1.3. Related work A Recent initiative in logo recognition uses deep neural networks, which offer superior performance with end to end pipeline automation, i.e. from image and logo identification to recognition. Multiple methods for object detection using CNNs have been presented this recent year. The Region-Based Convolutional Neural Network (R-CNN) [36,60] is an architecture that locates and classifies multiple objects by combining a CNN and an external region proposal method. A region proposal method is an algorithm that outputs a set of regions of interest, typically defined with bounding boxes. A commonly used region proposal method is Selective Search. This algorithm proposes regions of interest by using similarity measures based on color and visual features. R-CNN method crops and resize each region of interest and classifies them using a CNN. The original architecture uses a CNN with five convolutional layers and two fully connected layers, although any CNN classifier can be used.
In [10], they used a method for coding and indexing the relative spatial arrangement of local characteristics in logo images. Logo identification techniques include detection devices and base profiles or the use of CNN networks for various tasks. The problem is that logos can appear in any position, scale, angle on any image, background or advertising surface and then for one specific brand, there exist various logo types (example: old and new Adidas logo).
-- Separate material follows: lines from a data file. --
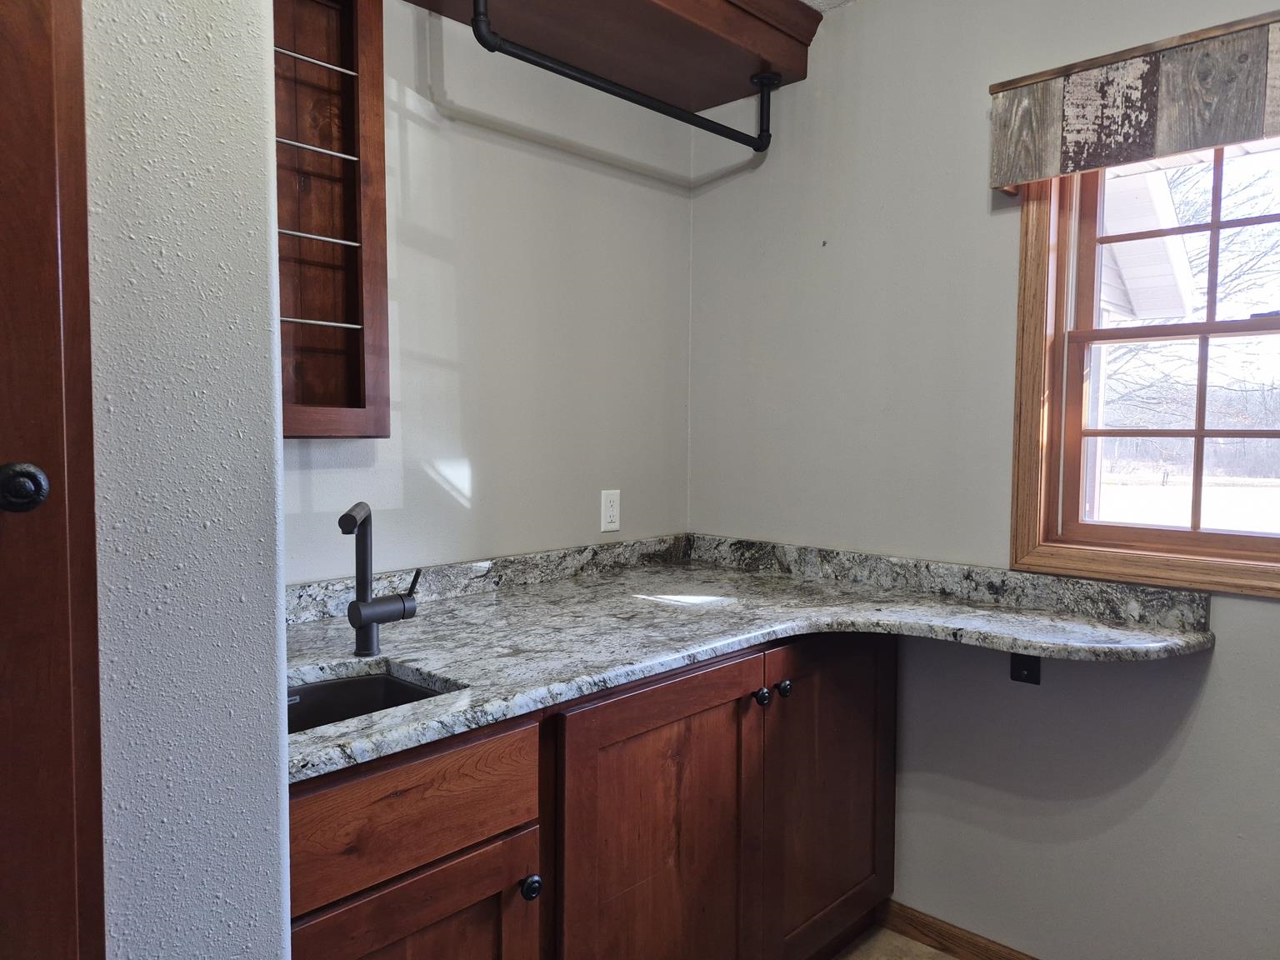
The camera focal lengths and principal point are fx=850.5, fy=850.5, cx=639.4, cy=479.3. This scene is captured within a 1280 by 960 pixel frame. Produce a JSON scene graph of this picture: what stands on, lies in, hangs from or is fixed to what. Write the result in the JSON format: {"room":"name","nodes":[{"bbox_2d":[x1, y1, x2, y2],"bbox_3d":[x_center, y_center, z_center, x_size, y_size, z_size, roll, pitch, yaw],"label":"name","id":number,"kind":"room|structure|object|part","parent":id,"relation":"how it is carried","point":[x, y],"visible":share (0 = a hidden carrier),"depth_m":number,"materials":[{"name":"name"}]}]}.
{"room":"laundry room","nodes":[
{"label":"laundry room","id":0,"kind":"room"},
{"bbox_2d":[82,0,292,959],"bbox_3d":[-1.089,0.058,0.736,0.558,2.571,1.357,3,4,43],"label":"left wall","id":1,"kind":"structure","parent":0,"point":[207,522],"depth_m":0.95,"materials":[{"name":"paint"}]},
{"bbox_2d":[0,0,106,959],"bbox_3d":[-0.855,0.205,0.600,0.108,2.091,0.840,3,4,43],"label":"door","id":2,"kind":"structure","parent":1,"relation":"attached to","point":[41,917],"depth_m":0.84,"materials":[{"name":"brown wood"}]},
{"bbox_2d":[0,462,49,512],"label":"door knob","id":3,"kind":"object","parent":2,"relation":"attached to","point":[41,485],"visible":0.97,"depth_m":0.79,"materials":[{"name":"black metal"}]},
{"bbox_2d":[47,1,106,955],"label":"door trim","id":4,"kind":"structure","parent":1,"relation":"attached to","point":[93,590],"depth_m":0.86,"materials":[{"name":"brown wood"}]},
{"bbox_2d":[278,0,692,581],"bbox_3d":[-0.566,-0.058,2.102,0.141,2.486,2.085,3,4,43],"label":"back wall","id":5,"kind":"structure","parent":0,"point":[412,127],"depth_m":2.21,"materials":[{"name":"grey paint"}]},
{"bbox_2d":[273,0,390,439],"bbox_3d":[-0.771,-0.563,1.576,0.266,0.983,0.577,3,4,43],"label":"wall cabinet","id":6,"kind":"object","parent":5,"relation":"attached to","point":[322,20],"visible":0.61,"depth_m":1.74,"materials":[{"name":"brown wood"}]},
{"bbox_2d":[401,0,818,111],"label":"wall cabinet","id":7,"kind":"object","parent":5,"relation":"attached to","point":[777,57],"visible":0.82,"depth_m":2.16,"materials":[{"name":"brown wood"}]},
{"bbox_2d":[473,0,775,150],"bbox_3d":[0.003,-1.006,2.065,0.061,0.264,0.957,3,4,43],"label":"pipe","id":8,"kind":"object","parent":7,"relation":"hanging from","point":[584,82],"visible":0.98,"depth_m":2.04,"materials":[{"name":"black metal"}]},
{"bbox_2d":[600,489,620,531],"bbox_3d":[-0.084,0.090,2.471,0.008,0.117,0.071,3,4,43],"label":"wall outlet","id":9,"kind":"object","parent":5,"relation":"attached to","point":[607,514],"visible":0.99,"depth_m":2.47,"materials":[{"name":"white plastic"}]},
{"bbox_2d":[798,0,856,11],"bbox_3d":[0.119,-1.229,0.476,3.682,0.112,3.653,3,4,43],"label":"ceiling","id":10,"kind":"structure","parent":0,"point":[807,1],"depth_m":2.26,"materials":[{"name":"white paint"}]},
{"bbox_2d":[829,924,963,959],"bbox_3d":[0.073,1.349,0.520,3.515,0.097,3.886,3,4,43],"label":"floor","id":11,"kind":"structure","parent":0,"point":[947,958],"depth_m":2.20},
{"bbox_2d":[290,632,892,959],"bbox_3d":[-0.137,0.786,1.822,0.694,0.885,1.749,3,4,43],"label":"base cabinet","id":12,"kind":"object","parent":11,"relation":"on","point":[703,732],"visible":0.66,"depth_m":1.55,"materials":[{"name":"brown wood"}]},
{"bbox_3d":[-0.362,0.501,1.285,0.029,0.161,0.500,3,4,43],"label":"drawer","id":13,"kind":"part","parent":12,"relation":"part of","materials":[{"name":"brown wood"}]},
{"bbox_3d":[-0.364,0.908,1.312,0.050,0.547,0.415,3,4,43],"label":"cabinet door","id":14,"kind":"part","parent":12,"relation":"part of","materials":[{"name":"brown wood"}]},
{"bbox_3d":[-0.188,0.687,1.440,0.032,0.041,0.033,3,4,43],"label":"knob","id":15,"kind":"part","parent":12,"relation":"part of","materials":[{"name":"black metal"}]},
{"bbox_3d":[0.052,0.835,1.681,0.078,0.826,0.583,3,4,43],"label":"cabinet door","id":16,"kind":"part","parent":12,"relation":"part of","materials":[{"name":"brown wood"}]},
{"bbox_2d":[280,533,1216,780],"bbox_3d":[0.107,0.300,1.735,1.199,0.111,1.731,3,4,43],"label":"granite countertop","id":17,"kind":"structure","parent":12,"relation":"on","point":[353,660],"depth_m":1.80,"materials":[{"name":"grey stone"}]},
{"bbox_2d":[285,670,449,734],"bbox_3d":[-0.498,0.452,1.331,0.365,0.169,0.388,3,4,43],"label":"sink","id":18,"kind":"object","parent":17,"relation":"in","point":[409,689],"visible":0.21,"depth_m":1.51,"materials":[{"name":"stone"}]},
{"bbox_2d":[339,500,419,657],"bbox_3d":[-0.474,0.178,1.525,0.115,0.288,0.176,3,4,43],"label":"faucet","id":19,"kind":"object","parent":17,"relation":"on","point":[364,584],"visible":1,"depth_m":1.54,"materials":[{"name":"black metal"}]},
{"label":"lever handle","id":20,"kind":"part","parent":19,"relation":"part of","materials":[{"name":"black metal"}]},
{"bbox_3d":[0.262,0.477,1.864,0.032,0.036,0.033,3,4,43],"label":"knob","id":21,"kind":"part","parent":12,"relation":"part of","materials":[{"name":"black metal"}]},
{"bbox_3d":[0.321,0.474,1.929,0.032,0.036,0.034,3,4,43],"label":"knob","id":22,"kind":"part","parent":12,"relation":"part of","materials":[{"name":"black metal"}]},
{"bbox_3d":[0.466,0.811,2.104,0.046,0.800,0.556,3,4,43],"label":"cabinet door","id":23,"kind":"part","parent":12,"relation":"part of","materials":[{"name":"brown wood"}]},
{"bbox_2d":[686,0,1279,959],"bbox_3d":[1.313,-0.012,1.753,3.121,2.566,0.148,3,4,43],"label":"right wall","id":24,"kind":"structure","parent":0,"point":[798,235],"depth_m":2.16,"materials":[{"name":"grey paint"}]},
{"bbox_2d":[874,899,1038,959],"bbox_3d":[1.334,1.219,1.677,2.065,0.085,0.014,3,4,43],"label":"baseboard","id":25,"kind":"structure","parent":24,"relation":"attached to","point":[987,950],"depth_m":2.20,"materials":[{"name":"brown wood"}]},
{"bbox_2d":[1009,652,1041,684],"bbox_3d":[0.913,0.436,2.012,0.059,0.094,0.022,3,4,43],"label":"bracket","id":26,"kind":"object","parent":24,"relation":"attached to","point":[1021,662],"visible":0.53,"depth_m":2.02,"materials":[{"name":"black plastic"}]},
{"bbox_2d":[988,5,1279,192],"bbox_3d":[1.263,-0.758,1.581,1.149,0.248,0.098,3,4,43],"label":"window valance","id":27,"kind":"object","parent":24,"relation":"attached to","point":[1053,173],"visible":0.99,"depth_m":1.74,"materials":[{"name":"grey wood"}]},
{"bbox_2d":[1010,144,1279,601],"bbox_3d":[1.303,-0.305,1.748,0.929,1.103,0.153,3,4,43],"label":"window","id":28,"kind":"structure","parent":24,"relation":"in","point":[1215,224],"depth_m":1.95,"materials":[{"name":"brown wood"}]},
{"bbox_3d":[1.364,-0.086,1.899,0.670,0.518,0.063,3,4,43],"label":"sash","id":29,"kind":"part","parent":28,"relation":"part of","materials":[{"name":"wood"}]},
{"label":"sash","id":30,"kind":"part","parent":28,"relation":"part of","materials":[{"name":"brown wood"}]},
{"label":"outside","id":31,"kind":"structure","parent":0,"visible":0},
{"bbox_2d":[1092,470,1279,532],"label":"snowy ground","id":32,"kind":"structure","parent":31,"point":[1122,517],"materials":[{"name":"white snow"}]},
{"label":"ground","id":33,"kind":"structure","parent":31,"visible":0},
{"bbox_2d":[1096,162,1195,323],"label":"neighboring house","id":34,"kind":"structure","parent":33,"relation":"on","point":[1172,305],"depth_m":5.50,"materials":[{"name":"white"}]},
{"bbox_2d":[1105,153,1279,439],"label":"tree","id":35,"kind":"object","parent":33,"relation":"on","point":[1238,267],"visible":0.4,"materials":[{"name":"brown plant"}]}
]}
In [49], it shows The Fast-RCNN achieves near real-time rates using very deep networks, but ignoring the time spent on region proposals order. Fast RCNN provides the fastest characteristics for general object detection, but not impressive performance when logo is detected. This can be improved by adapting the parameter and modifying the algorithm [50]. This has a negative effect on the overall speed of the Fast RCNN. To handle this disadvantage, the faster RCNN divides the CNN computation between the RPN and the detection network Fast RCNN. The Fast RCNN provides a mechanism for the region proposal that doesn’t have any cost. The RPN generates proposals that act as elements of focus for a shared feature map. The Fast-RCNN achieves near real-time rates using very deep networks, but ignoring the time spent on region proposals order
Many other object detection algorithms, including the previous ones described, output several overlapping bounding boxes. In order to merge them, the Non-Maximum Suppression (NMS) algorithm is used. NMS removes a bounding box if it largely overlaps with another bounding box of the same class with a higher confidence score. New methods for object detection based on deep learning are constantly appearing. Some of them include: Single Shot Detector (SSD) [30] or You Only Look Once (YOLO) [8] and YOLOv2 [48]. This method typically provides faster performance than Faster R-CNN but obtains a lower accuracy. YOLO is a recent, unified CNN based object detection model, proposed by Joseph et. in 2016. It explores using a single network to predict both objects' positions and class scores at one time. The motivation is to reframe the detection problem as a regression problem, which regresses from the input image directly to class probabilities and locations. Benefit from the unified design, YOLO's detection speed is many times faster than other state-of-the-art methods.